In most cases, 1+1 is not equal to 2

During primary school, there will be such a question, there is a project, A will complete it in 10 days, B will complete it in 10 days, how many days will it takes to complete the project if A and B do it together?

The answer is very simple, the answer is this: 1 / ((1/10) + (1/10)) = 5 days

The idea is: Assuming that the amount of work is 1,10 days to complete, then the daily workload is 1/10, two people work together, and then divide by the total amount of workdays, you will get the total number of workdays.

According to the teaching idea in primary school, there is no problem with this question. But after growing up, I suddenly remembered the question, only to find that in real life, it was not like this at all, and, even more regrettable.
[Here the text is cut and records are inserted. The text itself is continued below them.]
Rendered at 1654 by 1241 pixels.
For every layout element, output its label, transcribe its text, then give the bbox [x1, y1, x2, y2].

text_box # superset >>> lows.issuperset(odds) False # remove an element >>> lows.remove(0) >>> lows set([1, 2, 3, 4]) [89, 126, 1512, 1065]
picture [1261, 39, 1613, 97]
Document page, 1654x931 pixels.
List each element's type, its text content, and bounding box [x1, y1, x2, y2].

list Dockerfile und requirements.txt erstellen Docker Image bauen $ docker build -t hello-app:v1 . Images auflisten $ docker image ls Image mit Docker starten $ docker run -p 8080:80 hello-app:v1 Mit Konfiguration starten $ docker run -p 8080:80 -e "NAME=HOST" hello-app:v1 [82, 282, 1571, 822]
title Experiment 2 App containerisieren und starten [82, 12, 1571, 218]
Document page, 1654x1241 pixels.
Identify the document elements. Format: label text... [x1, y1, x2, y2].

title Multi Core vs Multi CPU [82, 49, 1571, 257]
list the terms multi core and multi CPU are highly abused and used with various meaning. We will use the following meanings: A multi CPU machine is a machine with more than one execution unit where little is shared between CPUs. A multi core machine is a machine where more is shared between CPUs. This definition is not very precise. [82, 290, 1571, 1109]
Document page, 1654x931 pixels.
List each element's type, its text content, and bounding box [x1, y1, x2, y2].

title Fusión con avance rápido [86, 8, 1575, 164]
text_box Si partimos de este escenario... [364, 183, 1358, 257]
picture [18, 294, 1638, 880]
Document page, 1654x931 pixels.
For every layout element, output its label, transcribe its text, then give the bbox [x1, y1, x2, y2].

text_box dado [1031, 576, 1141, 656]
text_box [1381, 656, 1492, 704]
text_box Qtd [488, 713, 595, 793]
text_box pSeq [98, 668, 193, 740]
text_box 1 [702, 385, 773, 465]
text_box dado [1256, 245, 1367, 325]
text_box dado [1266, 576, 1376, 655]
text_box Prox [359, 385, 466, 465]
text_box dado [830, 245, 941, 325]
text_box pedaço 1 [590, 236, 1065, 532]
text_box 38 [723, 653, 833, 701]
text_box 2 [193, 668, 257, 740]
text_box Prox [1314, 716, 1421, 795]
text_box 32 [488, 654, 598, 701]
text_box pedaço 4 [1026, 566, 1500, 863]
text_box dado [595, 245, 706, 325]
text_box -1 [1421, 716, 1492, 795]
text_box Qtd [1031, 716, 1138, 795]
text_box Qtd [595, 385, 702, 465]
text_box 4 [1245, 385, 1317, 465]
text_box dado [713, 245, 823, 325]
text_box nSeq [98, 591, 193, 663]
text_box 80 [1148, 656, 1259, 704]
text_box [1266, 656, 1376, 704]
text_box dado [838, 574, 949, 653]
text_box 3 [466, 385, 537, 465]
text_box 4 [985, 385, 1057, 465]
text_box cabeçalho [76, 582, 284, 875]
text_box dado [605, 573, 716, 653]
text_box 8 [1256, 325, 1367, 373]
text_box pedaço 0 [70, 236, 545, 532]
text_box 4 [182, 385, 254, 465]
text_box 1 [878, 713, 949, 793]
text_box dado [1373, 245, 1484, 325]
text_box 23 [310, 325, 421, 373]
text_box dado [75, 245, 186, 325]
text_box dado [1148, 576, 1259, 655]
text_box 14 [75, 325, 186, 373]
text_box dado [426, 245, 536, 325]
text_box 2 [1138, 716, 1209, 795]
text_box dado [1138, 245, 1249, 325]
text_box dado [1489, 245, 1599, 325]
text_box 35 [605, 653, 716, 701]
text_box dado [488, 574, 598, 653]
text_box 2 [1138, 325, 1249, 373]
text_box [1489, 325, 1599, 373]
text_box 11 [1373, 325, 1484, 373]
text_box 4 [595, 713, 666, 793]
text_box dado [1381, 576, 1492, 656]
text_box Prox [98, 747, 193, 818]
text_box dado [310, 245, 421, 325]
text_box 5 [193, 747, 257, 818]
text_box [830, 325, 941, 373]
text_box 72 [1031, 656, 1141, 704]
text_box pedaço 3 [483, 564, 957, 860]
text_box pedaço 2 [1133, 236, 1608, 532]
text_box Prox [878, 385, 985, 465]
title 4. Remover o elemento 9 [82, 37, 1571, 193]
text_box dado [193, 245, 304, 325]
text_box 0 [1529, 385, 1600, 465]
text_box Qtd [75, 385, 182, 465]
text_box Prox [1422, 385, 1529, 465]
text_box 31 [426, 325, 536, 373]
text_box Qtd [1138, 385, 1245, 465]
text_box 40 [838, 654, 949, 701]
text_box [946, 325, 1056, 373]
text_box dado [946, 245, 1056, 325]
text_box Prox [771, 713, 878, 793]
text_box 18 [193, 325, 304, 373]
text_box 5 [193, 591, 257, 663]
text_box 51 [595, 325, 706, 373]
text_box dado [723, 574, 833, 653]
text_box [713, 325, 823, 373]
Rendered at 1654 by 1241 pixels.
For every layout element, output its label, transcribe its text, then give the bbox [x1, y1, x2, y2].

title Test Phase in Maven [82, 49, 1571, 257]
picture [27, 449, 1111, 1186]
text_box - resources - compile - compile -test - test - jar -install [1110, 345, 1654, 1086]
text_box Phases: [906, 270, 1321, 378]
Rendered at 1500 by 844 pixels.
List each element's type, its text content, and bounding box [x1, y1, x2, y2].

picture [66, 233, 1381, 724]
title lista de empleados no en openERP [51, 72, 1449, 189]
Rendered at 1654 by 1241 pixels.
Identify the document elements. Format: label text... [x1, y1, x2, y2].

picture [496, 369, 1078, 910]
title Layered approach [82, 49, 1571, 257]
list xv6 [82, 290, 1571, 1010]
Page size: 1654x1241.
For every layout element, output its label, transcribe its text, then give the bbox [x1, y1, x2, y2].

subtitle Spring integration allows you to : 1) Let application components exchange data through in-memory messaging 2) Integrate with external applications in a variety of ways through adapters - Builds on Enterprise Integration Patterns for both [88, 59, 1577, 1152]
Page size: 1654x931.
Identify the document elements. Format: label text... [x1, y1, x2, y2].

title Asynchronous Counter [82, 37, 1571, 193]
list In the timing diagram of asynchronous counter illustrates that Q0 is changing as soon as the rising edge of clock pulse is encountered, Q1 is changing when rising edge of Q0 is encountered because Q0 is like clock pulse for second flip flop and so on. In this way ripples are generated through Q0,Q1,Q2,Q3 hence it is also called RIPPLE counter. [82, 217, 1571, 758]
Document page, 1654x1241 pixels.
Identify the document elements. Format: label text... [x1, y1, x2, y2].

It was a waste of one of the most important thinking educations when our world view was not formed.

As long as there is the participation of people, in the vast majority of cases, 1 plus 1 will not equal to 2.

Because when people get together, they will produce cooperation, and once cooperate, things are not mechanical addition like 1+1 = 2.

For example, there is a bundle of sticks between 8 and 10 meters in length, you have a tape measure in your hand, and now you are asked to measure the total length of the bundle of sticks. How will you measure if you were alone?



This question is a common issue. You can think whatever ways and figure out ways to improve efficiency, but that’s not what I’m trying to explain.

If we do not think thoroughly, measure each stick one by one, you are alone, you will fix the ruler at one end of the stick, and then pull the ruler to the other end to read the length. If there were 50 sticks, then you will have to go back and forth at least 50 times.

But if there are two people, does it means that each person has to run 25 back and forth? The most direct, simplest, least headache way of cooperation is two people standing at both ends of the stick, one person pulling the ruler and measure together.

Do you think it’s just twice as efficient as doing it alone? Obviously not.

This is the magic of cooperation, two people can do somethings that one person can’t do.

For example, taking a large board up the stairs, one person will be very difficult, two people will be much easier. This is by no means a matter of one more person, half of the time. Instead, cooperation has created a new model that can no longer be measured by the original reference.

So, this is 1+1 > 2.

During our primary school period where our worldview has not yet taken shape, since there is a thought of such a topic, but only for the simple numbers add up, it is too wasteful. It should be transmitted to us at that time: the magic of teamwork.

Of course, 1+1 can also be less than 2, cooperation might also bring in a problem such as slowing the progress, which is also very common.

One person or two persons, in fact, there is a qualitative difference, so more than one person, not just more than one thought, maybe a miracle that one person can not promote.